"Tolkien's is an exquisitely proleptic art that takes a pagan, pre-Christian universe and suffuses it discreetly with a sacramental holiness stemming implicitly from what Balthasar makes bold to call the Christ form."
The splendour falls on castle walls
And snowy summits old in story:
The long light shakes across the lakes,
And the wild cataract leaps in glory.
Blow, bugle, blow, set the wild echoes flying,
Blow, bugle; answer, echoes, dying, dying, dying.

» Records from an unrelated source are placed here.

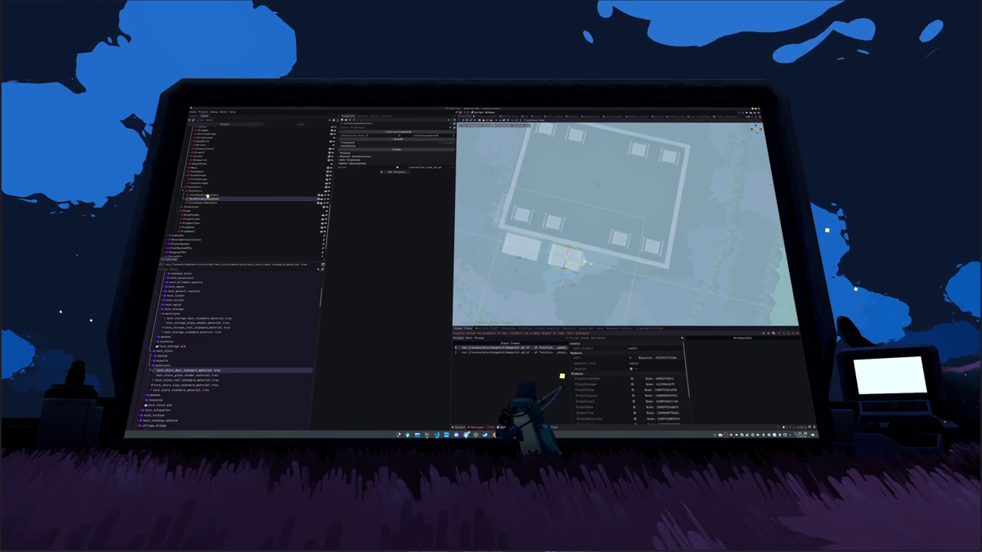
left_click_drag(566, 259, 558, 254)
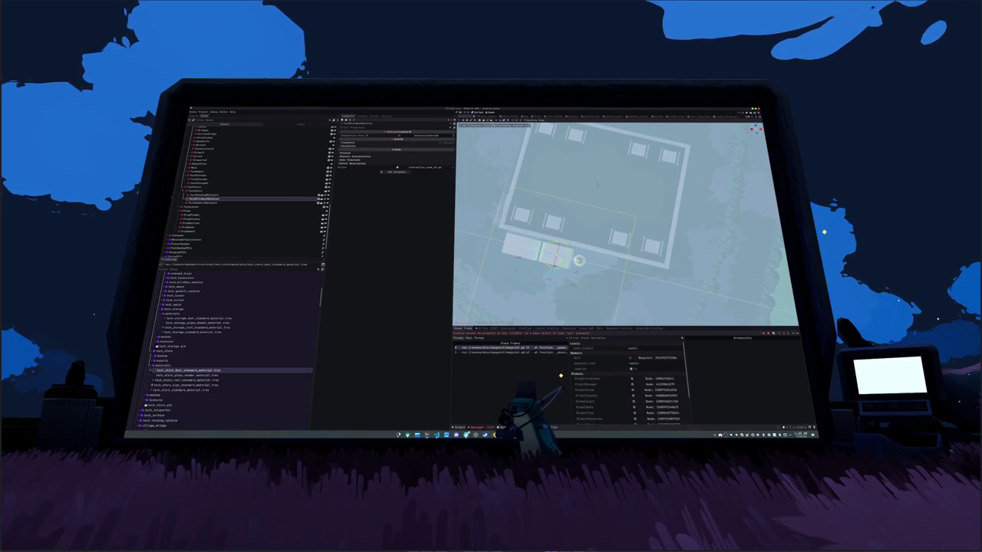
Step: Place the next node just in front of the storefront entrance
left_click(203, 203)
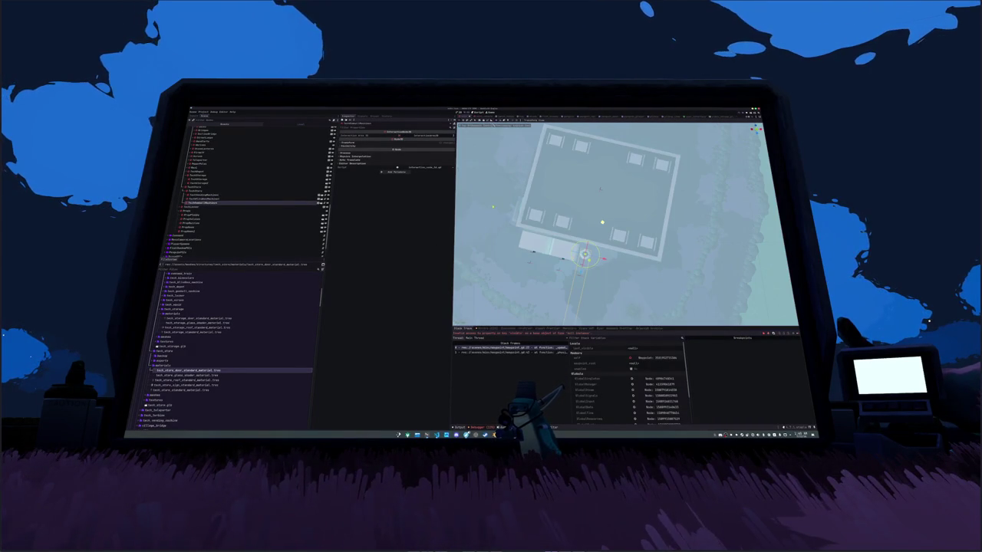
left_click(378, 142)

O hark, O hear! how thin and clear
And thinner, clearer, farther going!
O sweet and far from cliff and scar
The horns of Elfland faintly blowing!
Blow, let us hear the purple glens replying:
Blow, bugle; answer, echoes, dying, dyin , dying;
(Song from Tennyson's "Princess")
This past year marked the hundredth anniversary of the birth of J.R.R. Tolkien (1892-1972), the nondescript, hobbitic Oxford don who has posthumously found himself ensconced in an enigmatic literary niche all his own, outside all the accepted and honored canons of modern literature. For his is not a name today's literary critical establishment conjures with. His solid, conventional figure sorts ill with the promethean icons of modernism, men like D.H. Lawrence and James Joyce. Indeed, his fictional work has elicited withering contempt from more than one luminary in the world of humane letters. Edmund Wilson, the famous American critic, for example, called it "juvenile trash." Even Edwin Muir, a poet and critic of otherwise sublime perceptiveness and sensitivity, attacked it trenchantly, although with less acid than Wilson, in a review entitled, with superciliously descriptive derision, "A Boy's World." The English poet W.H. Auden, on the other hand, considered it a masterpiece, as have many other scarcely less distinguished readers.